Subha Nawer Pushpita
2024
Image-conditioned human language comprehension and psychometric benchmarking of visual language models
Subha Nawer Pushpita
|
Roger P. Levy
Proceedings of the 28th Conference on Computational Natural Language Learning
Large language model (LLM)s’ next-word predictions have shown impressive performance in capturing human expectations during real-time language comprehension. This finding has enabled a line of research on psychometric benchmarking of LLMs against human language-comprehension data in order to reverse-engineer humans’ linguistic subjective probability distributions and representations. However, to date, this work has exclusively involved unimodal (language-only) comprehension data, whereas much human language use takes place in rich multimodal contexts. Here we extend psychometric benchmarking to visual language models (VLMs). We develop a novel experimental paradigm, Image-Conditioned Maze Reading, in which participants first view an image and then read a text describing an image within the Maze paradigm, yielding word-by-word reaction-time measures with high signal-to-noise ratio and good localization of expectation-driven language processing effects.
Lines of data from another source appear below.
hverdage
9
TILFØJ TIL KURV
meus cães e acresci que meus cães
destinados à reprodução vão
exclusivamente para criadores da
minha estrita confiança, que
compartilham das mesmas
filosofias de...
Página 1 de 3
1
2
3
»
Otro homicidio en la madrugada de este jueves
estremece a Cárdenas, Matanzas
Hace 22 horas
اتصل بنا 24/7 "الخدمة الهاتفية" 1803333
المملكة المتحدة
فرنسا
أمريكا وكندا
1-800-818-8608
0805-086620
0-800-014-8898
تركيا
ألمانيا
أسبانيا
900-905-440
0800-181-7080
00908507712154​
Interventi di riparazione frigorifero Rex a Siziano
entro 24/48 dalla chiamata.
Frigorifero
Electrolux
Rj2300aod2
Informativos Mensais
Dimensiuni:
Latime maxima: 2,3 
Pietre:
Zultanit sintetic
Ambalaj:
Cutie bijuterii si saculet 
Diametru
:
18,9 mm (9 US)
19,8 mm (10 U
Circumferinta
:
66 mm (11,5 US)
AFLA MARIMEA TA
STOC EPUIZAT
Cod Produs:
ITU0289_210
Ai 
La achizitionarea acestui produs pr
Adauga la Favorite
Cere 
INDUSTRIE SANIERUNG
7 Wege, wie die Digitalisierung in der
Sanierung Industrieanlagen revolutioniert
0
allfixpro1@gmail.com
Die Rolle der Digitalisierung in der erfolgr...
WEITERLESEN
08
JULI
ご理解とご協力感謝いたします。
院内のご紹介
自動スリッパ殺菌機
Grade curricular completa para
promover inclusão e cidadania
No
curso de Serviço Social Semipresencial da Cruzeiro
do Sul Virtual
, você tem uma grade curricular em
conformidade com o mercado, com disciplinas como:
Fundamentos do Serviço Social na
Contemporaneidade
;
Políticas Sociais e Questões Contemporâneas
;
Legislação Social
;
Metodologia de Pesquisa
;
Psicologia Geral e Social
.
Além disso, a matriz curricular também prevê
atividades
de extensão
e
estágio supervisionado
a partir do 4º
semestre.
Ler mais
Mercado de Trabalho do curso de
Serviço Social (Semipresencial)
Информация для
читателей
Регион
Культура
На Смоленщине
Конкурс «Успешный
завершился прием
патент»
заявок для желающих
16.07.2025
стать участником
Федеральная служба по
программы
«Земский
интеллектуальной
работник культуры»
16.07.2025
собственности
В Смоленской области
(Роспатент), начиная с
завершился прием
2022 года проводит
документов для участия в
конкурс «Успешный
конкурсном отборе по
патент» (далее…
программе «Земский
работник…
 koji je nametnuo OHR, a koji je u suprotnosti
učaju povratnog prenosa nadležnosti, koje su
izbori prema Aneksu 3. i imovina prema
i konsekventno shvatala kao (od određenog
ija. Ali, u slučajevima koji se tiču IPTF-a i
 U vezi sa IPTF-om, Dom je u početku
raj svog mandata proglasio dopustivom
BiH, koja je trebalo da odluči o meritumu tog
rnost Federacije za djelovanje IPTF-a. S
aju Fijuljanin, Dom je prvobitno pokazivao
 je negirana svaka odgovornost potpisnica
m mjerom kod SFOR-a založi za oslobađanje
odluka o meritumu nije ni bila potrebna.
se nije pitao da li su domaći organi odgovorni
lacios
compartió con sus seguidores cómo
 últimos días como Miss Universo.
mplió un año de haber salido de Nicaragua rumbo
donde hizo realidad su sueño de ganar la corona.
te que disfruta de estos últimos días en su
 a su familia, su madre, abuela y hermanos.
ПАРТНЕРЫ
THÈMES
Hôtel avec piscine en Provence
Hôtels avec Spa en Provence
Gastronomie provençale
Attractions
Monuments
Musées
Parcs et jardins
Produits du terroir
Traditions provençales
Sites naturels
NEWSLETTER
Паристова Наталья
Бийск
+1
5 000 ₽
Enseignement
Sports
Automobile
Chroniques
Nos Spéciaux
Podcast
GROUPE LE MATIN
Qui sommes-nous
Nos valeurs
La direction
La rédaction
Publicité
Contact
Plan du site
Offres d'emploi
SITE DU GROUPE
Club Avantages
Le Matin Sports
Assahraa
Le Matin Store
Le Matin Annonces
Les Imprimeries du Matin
We find a large facilitatory effect of correct image context on language comprehension, not only for words such as concrete nouns that are directly grounded in the image but even for ungrounded words in the image descriptions. Furthermore, we find that VLM surprisal captures most to all of this effect. We use these findings to benchmark a range of VLMs, showing that models with lower perplexity generally have better psychometric performance, but that among the best VLMs tested perplexity and psychometric performance dissociate. Overall, our work offers new possibilities for connecting psycholinguistics with multimodal LLMs for both scientific and engineering goals.